Last week Jeremy linked to yet another study where expert researchers (social scientists in this case) were asked to analyze the same dataset. The key findings were: a) that the experts had broad disagreements about the best way to analyze the data, and b) that these differences were consequential in leading to totally different outcomes (positive, negative or no statistically significant effect). This should hardly be news; earlier studies have found this in another social science dataset and in fMRI scans in neurobiology.

You really have to pause and let that in. Established researchers each think a different method of analysis is best, and these different methods give completely different, even opposite answers for the same data on the same question. Even controlling for subtly different questions or experimental designs, the answer you get depends entirely on which person you give the data to for analysis!

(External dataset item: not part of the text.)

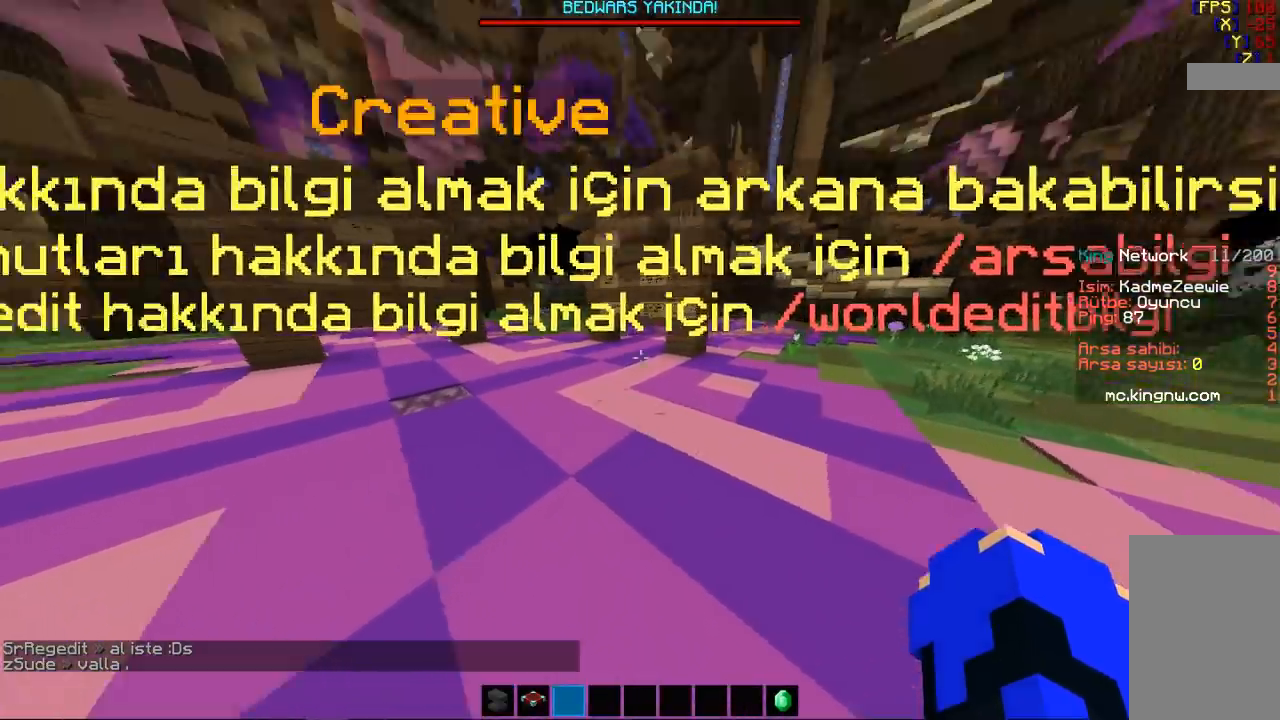
{"keys": [], "mouse": [], "events": [[67, "a", "up"], [300, "w", "up"]]}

## This should be the death of “one right way” approach to statistics

It is hard to read these studies any other way than as a major blow to the view/approach that there is one right way to do statistics. Or at least it should be. I assume some will continue to think that there really is “one right way” (theirs) and that the variance occurs because most of the researchers (everybody else) are just plain wrong. But that is a bit too egocentric and lacking of perspective to my mind. I know I’ve offended people over my blogging history on this point (which has not been my intent), but I just find it really impossible to accept that there is only one right way to analyze any statistical problem. *Statistics are (probabilistic) models of reality, and it is impossible to have a perfect model, thus all models are involved in tradeoffs.* And these new studies just feel like a sledge hammer of evidence against the view there is one right way (even as they make us aware that it is really inconvenient that there is not just one right way).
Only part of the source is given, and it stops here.